Required action: Repeat each entry below without omitting a single word.

### Record extracts ###

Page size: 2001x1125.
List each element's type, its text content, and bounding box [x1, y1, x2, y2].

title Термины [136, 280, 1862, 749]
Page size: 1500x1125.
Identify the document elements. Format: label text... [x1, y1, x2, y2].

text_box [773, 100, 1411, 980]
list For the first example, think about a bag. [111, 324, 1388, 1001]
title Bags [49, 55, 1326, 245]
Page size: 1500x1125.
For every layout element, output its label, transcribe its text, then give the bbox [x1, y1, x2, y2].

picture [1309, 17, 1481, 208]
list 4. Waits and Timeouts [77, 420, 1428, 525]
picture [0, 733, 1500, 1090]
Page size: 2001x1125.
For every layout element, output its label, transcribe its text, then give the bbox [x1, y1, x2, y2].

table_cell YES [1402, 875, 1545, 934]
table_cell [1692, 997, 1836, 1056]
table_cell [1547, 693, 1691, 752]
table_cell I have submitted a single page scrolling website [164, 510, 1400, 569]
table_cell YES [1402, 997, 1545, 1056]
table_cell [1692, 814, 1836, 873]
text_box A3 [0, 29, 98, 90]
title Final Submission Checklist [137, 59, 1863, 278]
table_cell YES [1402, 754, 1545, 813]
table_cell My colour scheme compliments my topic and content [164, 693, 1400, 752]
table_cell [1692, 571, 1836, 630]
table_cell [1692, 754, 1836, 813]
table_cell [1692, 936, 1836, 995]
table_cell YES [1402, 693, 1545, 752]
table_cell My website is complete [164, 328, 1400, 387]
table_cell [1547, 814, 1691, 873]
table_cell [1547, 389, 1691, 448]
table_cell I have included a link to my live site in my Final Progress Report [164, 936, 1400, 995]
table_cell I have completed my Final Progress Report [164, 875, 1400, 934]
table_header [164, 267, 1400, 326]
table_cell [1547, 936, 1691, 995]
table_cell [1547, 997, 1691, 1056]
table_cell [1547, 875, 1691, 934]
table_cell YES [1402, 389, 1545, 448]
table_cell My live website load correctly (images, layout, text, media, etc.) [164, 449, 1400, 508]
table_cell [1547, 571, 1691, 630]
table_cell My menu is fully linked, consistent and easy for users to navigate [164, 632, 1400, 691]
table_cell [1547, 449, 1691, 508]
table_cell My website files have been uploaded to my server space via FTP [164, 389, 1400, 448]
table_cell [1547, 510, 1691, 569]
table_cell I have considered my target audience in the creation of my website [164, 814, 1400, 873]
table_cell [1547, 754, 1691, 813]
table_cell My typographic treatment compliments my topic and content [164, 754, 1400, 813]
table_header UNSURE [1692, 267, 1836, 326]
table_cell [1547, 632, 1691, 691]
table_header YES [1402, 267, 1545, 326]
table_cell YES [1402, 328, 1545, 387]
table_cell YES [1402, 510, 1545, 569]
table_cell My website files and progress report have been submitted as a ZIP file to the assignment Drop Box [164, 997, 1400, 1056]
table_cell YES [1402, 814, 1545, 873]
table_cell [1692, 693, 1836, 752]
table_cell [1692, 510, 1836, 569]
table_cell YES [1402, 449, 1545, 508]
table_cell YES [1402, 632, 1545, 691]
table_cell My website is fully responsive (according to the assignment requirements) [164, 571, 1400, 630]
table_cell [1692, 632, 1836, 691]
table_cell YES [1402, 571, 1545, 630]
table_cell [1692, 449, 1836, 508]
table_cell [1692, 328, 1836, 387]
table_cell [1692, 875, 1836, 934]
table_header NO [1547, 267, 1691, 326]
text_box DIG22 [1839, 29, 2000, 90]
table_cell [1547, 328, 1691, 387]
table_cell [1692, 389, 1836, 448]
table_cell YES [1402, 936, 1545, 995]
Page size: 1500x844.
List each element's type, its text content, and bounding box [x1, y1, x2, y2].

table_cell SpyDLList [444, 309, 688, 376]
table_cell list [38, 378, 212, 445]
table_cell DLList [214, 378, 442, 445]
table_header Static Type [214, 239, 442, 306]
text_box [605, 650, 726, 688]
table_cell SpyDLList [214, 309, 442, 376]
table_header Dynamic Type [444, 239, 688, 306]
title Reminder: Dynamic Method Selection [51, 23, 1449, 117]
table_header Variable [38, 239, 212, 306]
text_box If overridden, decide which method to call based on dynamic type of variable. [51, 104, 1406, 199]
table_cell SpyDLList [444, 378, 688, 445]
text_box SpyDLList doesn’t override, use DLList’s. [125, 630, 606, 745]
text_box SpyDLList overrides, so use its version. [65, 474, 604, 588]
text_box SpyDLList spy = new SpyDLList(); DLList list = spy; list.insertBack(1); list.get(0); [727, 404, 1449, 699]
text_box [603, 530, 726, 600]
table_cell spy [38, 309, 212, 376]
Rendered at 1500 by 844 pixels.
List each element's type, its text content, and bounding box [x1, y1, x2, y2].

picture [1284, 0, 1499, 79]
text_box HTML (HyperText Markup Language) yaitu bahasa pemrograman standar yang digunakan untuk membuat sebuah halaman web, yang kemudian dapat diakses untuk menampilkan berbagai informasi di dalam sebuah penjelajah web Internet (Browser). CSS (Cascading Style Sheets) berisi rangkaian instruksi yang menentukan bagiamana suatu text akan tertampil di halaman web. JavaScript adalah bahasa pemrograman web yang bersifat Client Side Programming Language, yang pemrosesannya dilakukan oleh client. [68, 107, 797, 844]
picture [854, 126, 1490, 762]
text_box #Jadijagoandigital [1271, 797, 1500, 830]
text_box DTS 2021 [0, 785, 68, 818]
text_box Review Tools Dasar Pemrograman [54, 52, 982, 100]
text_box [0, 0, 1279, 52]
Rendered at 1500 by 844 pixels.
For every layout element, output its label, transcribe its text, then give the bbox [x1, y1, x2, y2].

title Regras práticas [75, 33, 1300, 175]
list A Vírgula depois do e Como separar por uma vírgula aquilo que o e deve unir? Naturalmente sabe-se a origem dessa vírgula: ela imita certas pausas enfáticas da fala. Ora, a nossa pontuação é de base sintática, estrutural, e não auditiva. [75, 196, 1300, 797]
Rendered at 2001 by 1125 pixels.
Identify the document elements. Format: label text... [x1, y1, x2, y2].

###

Your solution:
Page size: 2001x1125.
List each element's type, its text content, and bounding box [x1, y1, x2, y2].

title Термины [136, 280, 1862, 749]
Page size: 1500x1125.
Identify the document elements. Format: label text... [x1, y1, x2, y2].

text_box [773, 100, 1411, 980]
list For the first example, think about a bag. [111, 324, 1388, 1001]
title Bags [49, 55, 1326, 245]
Page size: 1500x1125.
For every layout element, output its label, transcribe its text, then give the bbox [x1, y1, x2, y2].

picture [1309, 17, 1481, 208]
list 4. Waits and Timeouts [77, 420, 1428, 525]
picture [0, 733, 1500, 1090]
Page size: 2001x1125.
For every layout element, output its label, transcribe its text, then give the bbox [x1, y1, x2, y2].

table_cell YES [1402, 875, 1545, 934]
table_cell [1692, 997, 1836, 1056]
table_cell [1547, 693, 1691, 752]
table_cell I have submitted a single page scrolling website [164, 510, 1400, 569]
table_cell YES [1402, 997, 1545, 1056]
table_cell [1692, 814, 1836, 873]
text_box A3 [0, 29, 98, 90]
title Final Submission Checklist [137, 59, 1863, 278]
table_cell YES [1402, 754, 1545, 813]
table_cell My colour scheme compliments my topic and content [164, 693, 1400, 752]
table_cell [1692, 571, 1836, 630]
table_cell [1692, 754, 1836, 813]
table_cell [1692, 936, 1836, 995]
table_cell YES [1402, 693, 1545, 752]
table_cell My website is complete [164, 328, 1400, 387]
table_cell [1547, 814, 1691, 873]
table_cell [1547, 389, 1691, 448]
table_cell I have included a link to my live site in my Final Progress Report [164, 936, 1400, 995]
table_cell I have completed my Final Progress Report [164, 875, 1400, 934]
table_header [164, 267, 1400, 326]
table_cell [1547, 936, 1691, 995]
table_cell [1547, 997, 1691, 1056]
table_cell [1547, 875, 1691, 934]
table_cell YES [1402, 389, 1545, 448]
table_cell My live website load correctly (images, layout, text, media, etc.) [164, 449, 1400, 508]
table_cell [1547, 571, 1691, 630]
table_cell My menu is fully linked, consistent and easy for users to navigate [164, 632, 1400, 691]
table_cell [1547, 449, 1691, 508]
table_cell My website files have been uploaded to my server space via FTP [164, 389, 1400, 448]
table_cell [1547, 510, 1691, 569]
table_cell I have considered my target audience in the creation of my website [164, 814, 1400, 873]
table_cell [1547, 754, 1691, 813]
table_cell My typographic treatment compliments my topic and content [164, 754, 1400, 813]
table_header UNSURE [1692, 267, 1836, 326]
table_cell [1547, 632, 1691, 691]
table_header YES [1402, 267, 1545, 326]
table_cell YES [1402, 328, 1545, 387]
table_cell YES [1402, 510, 1545, 569]
table_cell My website files and progress report have been submitted as a ZIP file to the assignment Drop Box [164, 997, 1400, 1056]
table_cell YES [1402, 814, 1545, 873]
table_cell [1692, 693, 1836, 752]
table_cell [1692, 510, 1836, 569]
table_cell YES [1402, 449, 1545, 508]
table_cell YES [1402, 632, 1545, 691]
table_cell My website is fully responsive (according to the assignment requirements) [164, 571, 1400, 630]
table_cell [1692, 632, 1836, 691]
table_cell YES [1402, 571, 1545, 630]
table_cell [1692, 449, 1836, 508]
table_cell [1692, 328, 1836, 387]
table_cell [1692, 875, 1836, 934]
table_header NO [1547, 267, 1691, 326]
text_box DIG22 [1839, 29, 2000, 90]
table_cell [1547, 328, 1691, 387]
table_cell [1692, 389, 1836, 448]
table_cell YES [1402, 936, 1545, 995]
Page size: 1500x844.
List each element's type, its text content, and bounding box [x1, y1, x2, y2].

table_cell SpyDLList [444, 309, 688, 376]
table_cell list [38, 378, 212, 445]
table_cell DLList [214, 378, 442, 445]
table_header Static Type [214, 239, 442, 306]
text_box [605, 650, 726, 688]
table_cell SpyDLList [214, 309, 442, 376]
table_header Dynamic Type [444, 239, 688, 306]
title Reminder: Dynamic Method Selection [51, 23, 1449, 117]
table_header Variable [38, 239, 212, 306]
text_box If overridden, decide which method to call based on dynamic type of variable. [51, 104, 1406, 199]
table_cell SpyDLList [444, 378, 688, 445]
text_box SpyDLList doesn’t override, use DLList’s. [125, 630, 606, 745]
text_box SpyDLList overrides, so use its version. [65, 474, 604, 588]
text_box SpyDLList spy = new SpyDLList(); DLList list = spy; list.insertBack(1); list.get(0); [727, 404, 1449, 699]
text_box [603, 530, 726, 600]
table_cell spy [38, 309, 212, 376]
Rendered at 1500 by 844 pixels.
List each element's type, its text content, and bounding box [x1, y1, x2, y2].

picture [1284, 0, 1499, 79]
text_box HTML (HyperText Markup Language) yaitu bahasa pemrograman standar yang digunakan untuk membuat sebuah halaman web, yang kemudian dapat diakses untuk menampilkan berbagai informasi di dalam sebuah penjelajah web Internet (Browser). CSS (Cascading Style Sheets) berisi rangkaian instruksi yang menentukan bagiamana suatu text akan tertampil di halaman web. JavaScript adalah bahasa pemrograman web yang bersifat Client Side Programming Language, yang pemrosesannya dilakukan oleh client. [68, 107, 797, 844]
picture [854, 126, 1490, 762]
text_box #Jadijagoandigital [1271, 797, 1500, 830]
text_box DTS 2021 [0, 785, 68, 818]
text_box Review Tools Dasar Pemrograman [54, 52, 982, 100]
text_box [0, 0, 1279, 52]
Rendered at 1500 by 844 pixels.
For every layout element, output its label, transcribe its text, then give the bbox [x1, y1, x2, y2].

title Regras práticas [75, 33, 1300, 175]
list A Vírgula depois do e Como separar por uma vírgula aquilo que o e deve unir? Naturalmente sabe-se a origem dessa vírgula: ela imita certas pausas enfáticas da fala. Ora, a nossa pontuação é de base sintática, estrutural, e não auditiva. [75, 196, 1300, 797]
Rendered at 2001 by 1125 pixels.
Identify the document elements. Format: label text... [x1, y1, x2, y2].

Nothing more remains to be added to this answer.